Monday, May 14, 2018

mean pattern subtraction confusion

A grad student brought several papers warning against subtracting the mean pattern (and other types of normalization) before correlational analyses (including, but not only, RSA) to my attention. I was puzzled: Pearson correlation ignores additive and  multiplicative transformations, so how could it be affected by subtracting the mean? Reading closely, my confusion was from what exactly was meant by "subtracting the mean pattern"; it is still the case that not all forms of "normalization" before correlational MVPA are problematic.

The key is where and how the mean-subtraction and/or normalization is done. Using the row- and column-scaling terminology from Pereira, Mitchell, and Botvinick (2009) (datasets arranged with voxels in columns, examples (trials, frames, whatever) in rows): the mean pattern subtraction warned against in Walther et al. (2016) and Garrido et al. (2013) is a particular form of column-scaling, not row-scaling. (A different presentation of some of these same ideas is in Hebart and Baker (2018), Figure 5.)

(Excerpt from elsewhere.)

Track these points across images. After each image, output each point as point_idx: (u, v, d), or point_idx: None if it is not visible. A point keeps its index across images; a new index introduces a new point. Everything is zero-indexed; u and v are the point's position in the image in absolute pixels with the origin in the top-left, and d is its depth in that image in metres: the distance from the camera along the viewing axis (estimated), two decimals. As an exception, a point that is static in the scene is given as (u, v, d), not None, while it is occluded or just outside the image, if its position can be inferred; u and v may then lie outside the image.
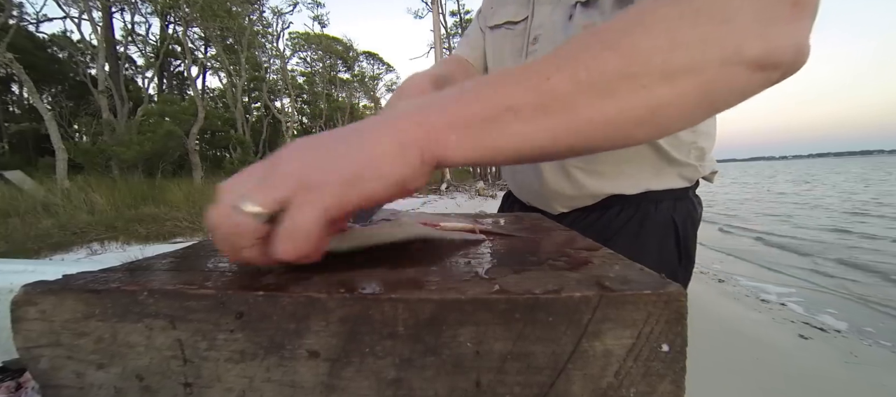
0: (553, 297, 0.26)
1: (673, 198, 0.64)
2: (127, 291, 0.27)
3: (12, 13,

Here's my illustration of two different types of subtracting the mean; code to generate these figures is below the jump. The original pane shows the "activity patterns" for each of five trials in a four-voxel ROI. The appearance of these five trials after each has been individual normalized (row-scaled) is in the "trial normalized" pane, while the appearance after the mean pattern was subtracted is at right (c.f. Figure 1D in Walther et al. (2016) and Figure 1 in Garrido et al. (2013)).

Note that Trial2 is Trial1+15; Trial3 is Trial1*2; Trial4 is the mirror image of Trial1; Trial5 has a shape similar to Trial4 but positioned near Trial1. (Example adapted from Figure 8.1 of Cluster analysis for researchers (1984) by H. Charles Romesburg.)

And here are matrix views of the Pearson correlation and Euclidean distance between each pair of trials in each version of the dataset:

The mean pattern subtraction did not change the patterns' appearance as much as the trial normalization did: the patterns are centered on 0, but the extents are the same (e.g., voxel2 ranges from 0 to 80 in the original dataset, -40 to 40 after mean pattern subtraction). The row (trial) normalized image has a much different appearance: centered on zero, but the patterns for trials 1, 2, and 3 are now identical, and the range is much less (e.g., voxel2 is now a bit less than -1 to a bit more than 1). Accordingly, the trial-normalized similarity matrix is identical to the original when calculated with correlation, but different when calculated with Euclidean distance; the mean pattern subtracted similarity matrix is identical to the original when calculated with Euclidean distance, but different when calculated with Pearson correlation.

This is another case where lack of clear terminology can lead to confusion; "mean pattern subtraction" and "subtracting the mean from each pattern" are quite different procedures and have quite different effects, depending on your distance metric (correlation or Euclidean).